Aim of the exercise
Each entry below is to be duplicated verbatim.

Raw records
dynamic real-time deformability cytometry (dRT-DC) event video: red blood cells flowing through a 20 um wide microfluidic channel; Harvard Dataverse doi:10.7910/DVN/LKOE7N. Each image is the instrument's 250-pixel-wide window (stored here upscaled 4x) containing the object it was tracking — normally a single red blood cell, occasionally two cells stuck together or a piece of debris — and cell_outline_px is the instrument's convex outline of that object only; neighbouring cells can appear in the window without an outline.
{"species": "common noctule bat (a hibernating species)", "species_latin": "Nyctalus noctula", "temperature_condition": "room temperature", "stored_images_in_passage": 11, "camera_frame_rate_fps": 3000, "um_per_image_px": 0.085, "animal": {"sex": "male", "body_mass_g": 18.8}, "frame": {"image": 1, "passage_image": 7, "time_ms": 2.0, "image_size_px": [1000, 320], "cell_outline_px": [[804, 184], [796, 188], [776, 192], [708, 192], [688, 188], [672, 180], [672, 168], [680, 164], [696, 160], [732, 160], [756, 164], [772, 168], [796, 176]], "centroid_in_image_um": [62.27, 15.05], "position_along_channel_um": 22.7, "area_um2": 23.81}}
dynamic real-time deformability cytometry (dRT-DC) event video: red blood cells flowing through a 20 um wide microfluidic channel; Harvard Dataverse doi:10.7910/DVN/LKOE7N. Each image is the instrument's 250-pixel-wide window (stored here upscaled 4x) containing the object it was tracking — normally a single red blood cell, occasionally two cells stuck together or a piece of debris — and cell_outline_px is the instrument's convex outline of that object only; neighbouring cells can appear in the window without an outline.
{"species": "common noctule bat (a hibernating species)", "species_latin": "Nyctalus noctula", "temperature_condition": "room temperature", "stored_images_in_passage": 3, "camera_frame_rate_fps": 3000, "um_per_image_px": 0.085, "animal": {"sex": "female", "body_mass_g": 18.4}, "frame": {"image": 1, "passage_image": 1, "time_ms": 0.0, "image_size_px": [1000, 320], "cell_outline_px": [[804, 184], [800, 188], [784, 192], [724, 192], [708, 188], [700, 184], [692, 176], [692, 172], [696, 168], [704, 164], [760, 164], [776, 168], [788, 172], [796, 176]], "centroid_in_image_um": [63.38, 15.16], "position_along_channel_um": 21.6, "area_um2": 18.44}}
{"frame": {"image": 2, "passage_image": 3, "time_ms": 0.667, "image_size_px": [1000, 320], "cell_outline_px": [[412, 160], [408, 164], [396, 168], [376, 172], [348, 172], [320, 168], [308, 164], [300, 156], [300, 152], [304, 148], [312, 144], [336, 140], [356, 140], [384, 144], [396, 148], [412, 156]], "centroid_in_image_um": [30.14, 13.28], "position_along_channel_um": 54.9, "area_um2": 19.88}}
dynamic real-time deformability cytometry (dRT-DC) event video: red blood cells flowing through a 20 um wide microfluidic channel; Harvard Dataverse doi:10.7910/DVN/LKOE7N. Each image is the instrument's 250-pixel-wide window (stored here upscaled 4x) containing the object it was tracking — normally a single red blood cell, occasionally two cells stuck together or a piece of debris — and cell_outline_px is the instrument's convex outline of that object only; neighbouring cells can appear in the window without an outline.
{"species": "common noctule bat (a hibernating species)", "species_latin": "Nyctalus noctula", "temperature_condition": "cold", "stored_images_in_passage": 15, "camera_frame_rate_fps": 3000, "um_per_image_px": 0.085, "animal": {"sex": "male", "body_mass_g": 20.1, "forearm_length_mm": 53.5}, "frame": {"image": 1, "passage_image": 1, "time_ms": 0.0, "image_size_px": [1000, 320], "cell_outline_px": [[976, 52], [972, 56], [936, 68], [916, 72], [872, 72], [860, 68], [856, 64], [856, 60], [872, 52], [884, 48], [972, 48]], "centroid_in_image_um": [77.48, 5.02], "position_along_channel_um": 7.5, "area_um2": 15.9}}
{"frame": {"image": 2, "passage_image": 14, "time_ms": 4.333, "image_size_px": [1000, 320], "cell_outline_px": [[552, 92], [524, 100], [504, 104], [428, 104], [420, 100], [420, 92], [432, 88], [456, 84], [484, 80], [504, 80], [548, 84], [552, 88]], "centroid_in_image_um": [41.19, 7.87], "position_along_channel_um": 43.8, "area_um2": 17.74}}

Task output
dynamic real-time deformability cytometry (dRT-DC) event video: red blood cells flowing through a 20 um wide microfluidic channel; Harvard Dataverse doi:10.7910/DVN/LKOE7N. Each image is the instrument's 250-pixel-wide window (stored here upscaled 4x) containing the object it was tracking — normally a single red blood cell, occasionally two cells stuck together or a piece of debris — and cell_outline_px is the instrument's convex outline of that object only; neighbouring cells can appear in the window without an outline.
{"species": "common noctule bat (a hibernating species)", "species_latin": "Nyctalus noctula", "temperature_condition": "room temperature", "stored_images_in_passage": 11, "camera_frame_rate_fps": 3000, "um_per_image_px": 0.085, "animal": {"sex": "male", "body_mass_g": 18.8}, "frame": {"image": 1, "passage_image": 7, "time_ms": 2.0, "image_size_px": [1000, 320], "cell_outline_px": [[804, 184], [796, 188], [776, 192], [708, 192], [688, 188], [672, 180], [672, 168], [680, 164], [696, 160], [732, 160], [756, 164], [772, 168], [796, 176]], "centroid_in_image_um": [62.27, 15.05], "position_along_channel_um": 22.7, "area_um2": 23.81}}
dynamic real-time deformability cytometry (dRT-DC) event video: red blood cells flowing through a 20 um wide microfluidic channel; Harvard Dataverse doi:10.7910/DVN/LKOE7N. Each image is the instrument's 250-pixel-wide window (stored here upscaled 4x) containing the object it was tracking — normally a single red blood cell, occasionally two cells stuck together or a piece of debris — and cell_outline_px is the instrument's convex outline of that object only; neighbouring cells can appear in the window without an outline.
{"species": "common noctule bat (a hibernating species)", "species_latin": "Nyctalus noctula", "temperature_condition": "room temperature", "stored_images_in_passage": 3, "camera_frame_rate_fps": 3000, "um_per_image_px": 0.085, "animal": {"sex": "female", "body_mass_g": 18.4}, "frame": {"image": 1, "passage_image": 1, "time_ms": 0.0, "image_size_px": [1000, 320], "cell_outline_px": [[804, 184], [800, 188], [784, 192], [724, 192], [708, 188], [700, 184], [692, 176], [692, 172], [696, 168], [704, 164], [760, 164], [776, 168], [788, 172], [796, 176]], "centroid_in_image_um": [63.38, 15.16], "position_along_channel_um": 21.6, "area_um2": 18.44}}
{"frame": {"image": 2, "passage_image": 3, "time_ms": 0.667, "image_size_px": [1000, 320], "cell_outline_px": [[412, 160], [408, 164], [396, 168], [376, 172], [348, 172], [320, 168], [308, 164], [300, 156], [300, 152], [304, 148], [312, 144], [336, 140], [356, 140], [384, 144], [396, 148], [412, 156]], "centroid_in_image_um": [30.14, 13.28], "position_along_channel_um": 54.9, "area_um2": 19.88}}
dynamic real-time deformability cytometry (dRT-DC) event video: red blood cells flowing through a 20 um wide microfluidic channel; Harvard Dataverse doi:10.7910/DVN/LKOE7N. Each image is the instrument's 250-pixel-wide window (stored here upscaled 4x) containing the object it was tracking — normally a single red blood cell, occasionally two cells stuck together or a piece of debris — and cell_outline_px is the instrument's convex outline of that object only; neighbouring cells can appear in the window without an outline.
{"species": "common noctule bat (a hibernating species)", "species_latin": "Nyctalus noctula", "temperature_condition": "cold", "stored_images_in_passage": 15, "camera_frame_rate_fps": 3000, "um_per_image_px": 0.085, "animal": {"sex": "male", "body_mass_g": 20.1, "forearm_length_mm": 53.5}, "frame": {"image": 1, "passage_image": 1, "time_ms": 0.0, "image_size_px": [1000, 320], "cell_outline_px": [[976, 52], [972, 56], [936, 68], [916, 72], [872, 72], [860, 68], [856, 64], [856, 60], [872, 52], [884, 48], [972, 48]], "centroid_in_image_um": [77.48, 5.02], "position_along_channel_um": 7.5, "area_um2": 15.9}}
{"frame": {"image": 2, "passage_image": 14, "time_ms": 4.333, "image_size_px": [1000, 320], "cell_outline_px": [[552, 92], [524, 100], [504, 104], [428, 104], [420, 100], [420, 92], [432, 88], [456, 84], [484, 80], [504, 80], [548, 84], [552, 88]], "centroid_in_image_um": [41.19, 7.87], "position_along_channel_um": 43.8, "area_um2": 17.74}}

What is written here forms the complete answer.